Study material:
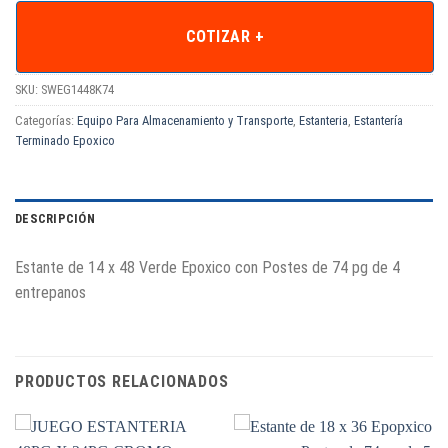
COTIZAR +
SKU:
SWEG1448K74
Categorías:
Equipo Para Almacenamiento y Transporte
,
Estanteria
,
Estantería
Terminado Epoxico
DESCRIPCIÓN
Estante de 14 x 48 Verde Epoxico con Postes de 74 pg de 4
entrepanos
PRODUCTOS RELACIONADOS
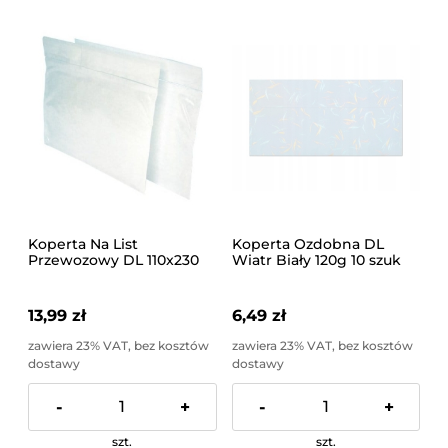
Koperta Na List
Koperta Ozdobna DL
Przewozowy DL 110x230
Wiatr Biały 120g 10 szuk
Hk Folia 50 sztuk
13,99 zł
6,49 zł
zawiera 23% VAT, bez kosztów
zawiera 23% VAT, bez kosztów
dostawy
dostawy
-
+
-
+
szt.
szt.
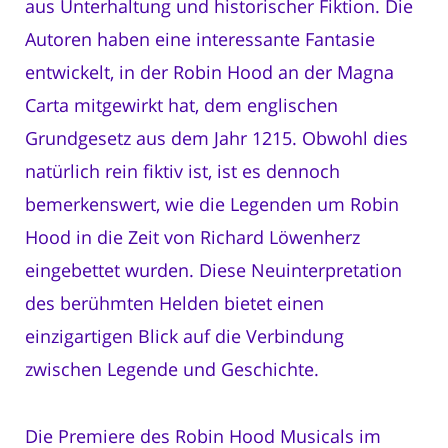
aus Unterhaltung und historischer Fiktion. Die
Autoren haben eine interessante Fantasie
entwickelt, in der Robin Hood an der Magna
Carta mitgewirkt hat, dem englischen
Grundgesetz aus dem Jahr 1215. Obwohl dies
natürlich rein fiktiv ist, ist es dennoch
bemerkenswert, wie die Legenden um Robin
Hood in die Zeit von Richard Löwenherz
eingebettet wurden. Diese Neuinterpretation
des berühmten Helden bietet einen
einzigartigen Blick auf die Verbindung
zwischen Legende und Geschichte.
Die Premiere des Robin Hood Musicals im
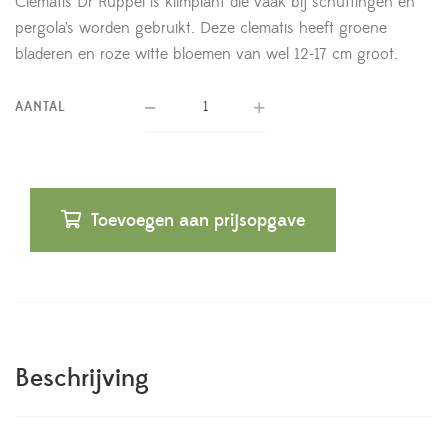
Clematis Dr Ruppel is klimplant die vaak bij schuttingen en
pergola’s worden gebruikt. Deze clematis heeft groene
bladeren en roze witte bloemen van wel 12-17 cm groot.
AANTAL
Toevoegen aan prijsopgave
Beschrijving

Work request: Can you render every line of text in the material above as a single numbered list, leaving out blank lines and the pictures?

Result for this task:
1. COTIZAR +
2. SKU:
3. SWEG1448K74
4. Categorías:
5. Equipo Para Almacenamiento y Transporte
6. ,
7. Estanteria
8. ,
9. Estantería
10. Terminado Epoxico
11. DESCRIPCIÓN
12. Estante de 14 x 48 Verde Epoxico con Postes de 74 pg de 4
13. entrepanos
14. PRODUCTOS RELACIONADOS
15. Koperta Na List
16. Koperta Ozdobna DL
17. Przewozowy DL 110x230
18. Wiatr Biały 120g 10 szuk
19. Hk Folia 50 sztuk
20. 13,99 zł
21. 6,49 zł
22. zawiera 23% VAT, bez kosztów
23. zawiera 23% VAT, bez kosztów
24. dostawy
25. dostawy
26. -
27. +
28. -
29. +
30. szt.
31. szt.
32. aus Unterhaltung und historischer Fiktion. Die
33. Autoren haben eine interessante Fantasie
34. entwickelt, in der Robin Hood an der Magna
35. Carta mitgewirkt hat, dem englischen
36. Grundgesetz aus dem Jahr 1215. Obwohl dies
37. natürlich rein fiktiv ist, ist es dennoch
38. bemerkenswert, wie die Legenden um Robin
39. Hood in die Zeit von Richard Löwenherz
40. eingebettet wurden. Diese Neuinterpretation
41. des berühmten Helden bietet einen
42. einzigartigen Blick auf die Verbindung
43. zwischen Legende und Geschichte.
44. Die Premiere des Robin Hood Musicals im
45. Clematis Dr Ruppel is klimplant die vaak bij schuttingen en
46. pergola’s worden gebruikt. Deze clematis heeft groene
47. bladeren en roze witte bloemen van wel 12-17 cm groot.
48. AANTAL
49. Toevoegen aan prijsopgave
50. Beschrijving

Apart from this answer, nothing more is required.